**ACTIVITY**. Reproduce each of the lines below word for word, omitting the pictures.

**INPUT RECORDS**.

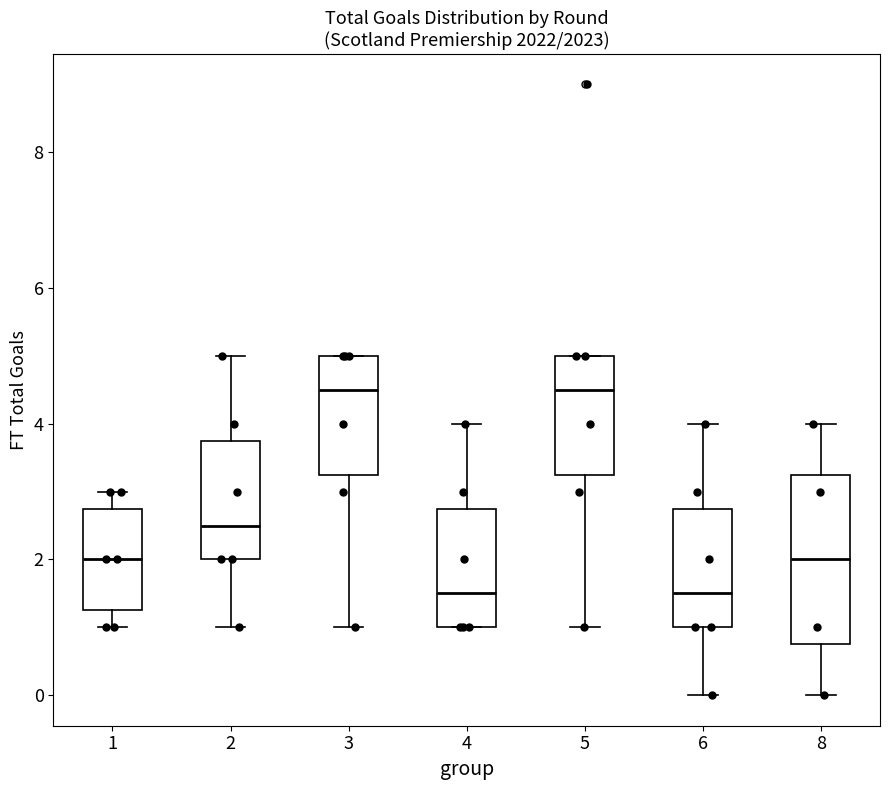

Reading left to right, read every box against the y-axis: the position of its median line, the range the box covers, and the ends of its whiskers. The values are not printed on the chart, so give them approximately, as read against the axis.

1: median 2.0, box 1.2 to 2.8, whiskers 1.0 to 3.0
2: median 2.6, box 2.0 to 3.8, whiskers 1.0 to 5.0
3: median 4.6, box 3.2 to 5.0, whiskers 1.0 to 5.0
4: median 1.6, box 1.0 to 2.8, whiskers 1.0 to 4.0
5: median 4.6, box 3.2 to 5.0, whiskers 1.0 to 5.0
6: median 1.6, box 1.0 to 2.8, whiskers 0.0 to 4.0
8: median 2.0, box 0.8 to 3.2, whiskers 0.0 to 4.0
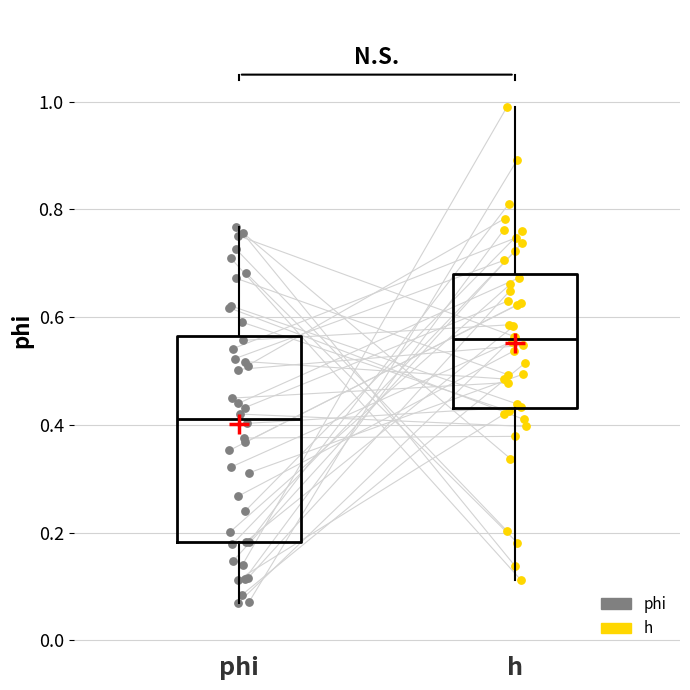

Comparing the boxes themselves (not the whiskers), which one is the tallest?

phi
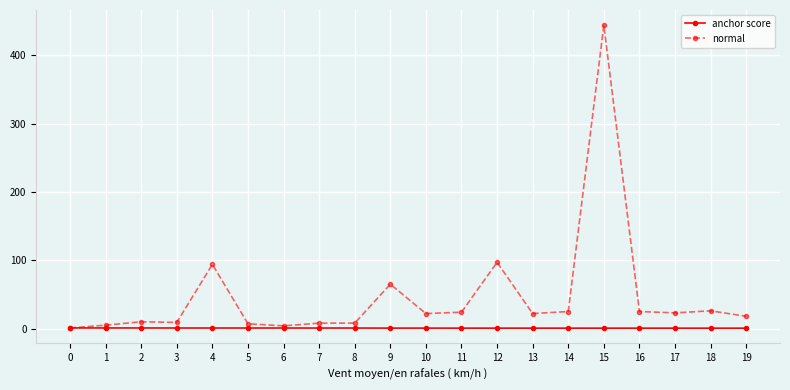

At which category is the sum across all series the highest?

15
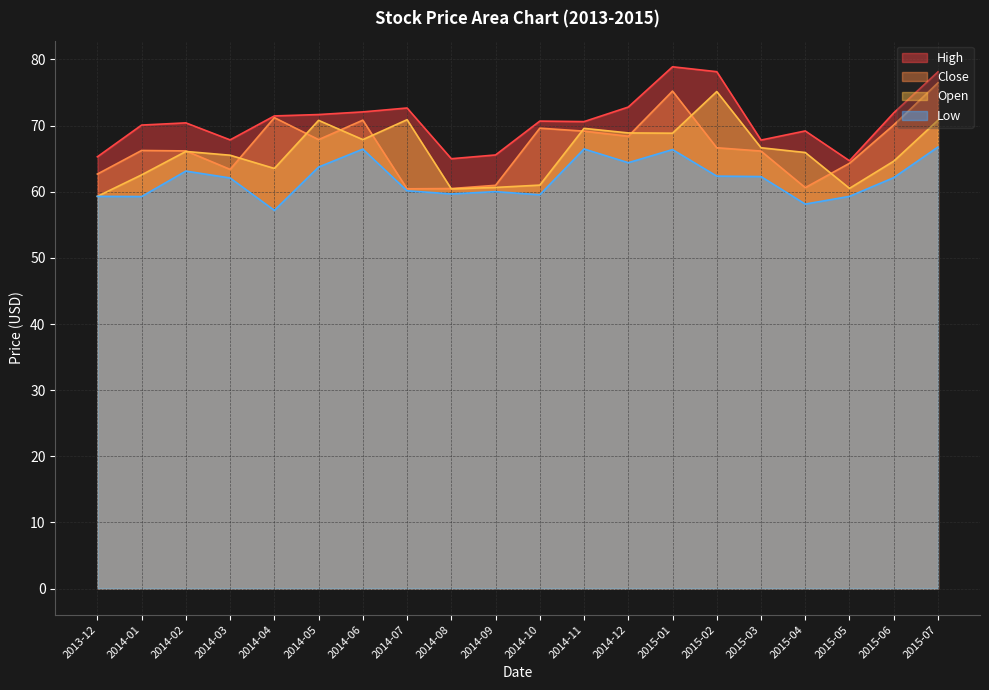

Is it true that High equals 111.0 at 2015-02?

False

**ANSWER SECTION**.
Reading left to right, read every box against the y-axis: the position of its median line, the range the box covers, and the ends of its whiskers. The values are not printed on the chart, so give them approximately, as read against the axis.

1: median 2.0, box 1.2 to 2.8, whiskers 1.0 to 3.0
2: median 2.6, box 2.0 to 3.8, whiskers 1.0 to 5.0
3: median 4.6, box 3.2 to 5.0, whiskers 1.0 to 5.0
4: median 1.6, box 1.0 to 2.8, whiskers 1.0 to 4.0
5: median 4.6, box 3.2 to 5.0, whiskers 1.0 to 5.0
6: median 1.6, box 1.0 to 2.8, whiskers 0.0 to 4.0
8: median 2.0, box 0.8 to 3.2, whiskers 0.0 to 4.0

Comparing the boxes themselves (not the whiskers), which one is the tallest?

phi

At which category is the sum across all series the highest?

15

Is it true that High equals 111.0 at 2015-02?

False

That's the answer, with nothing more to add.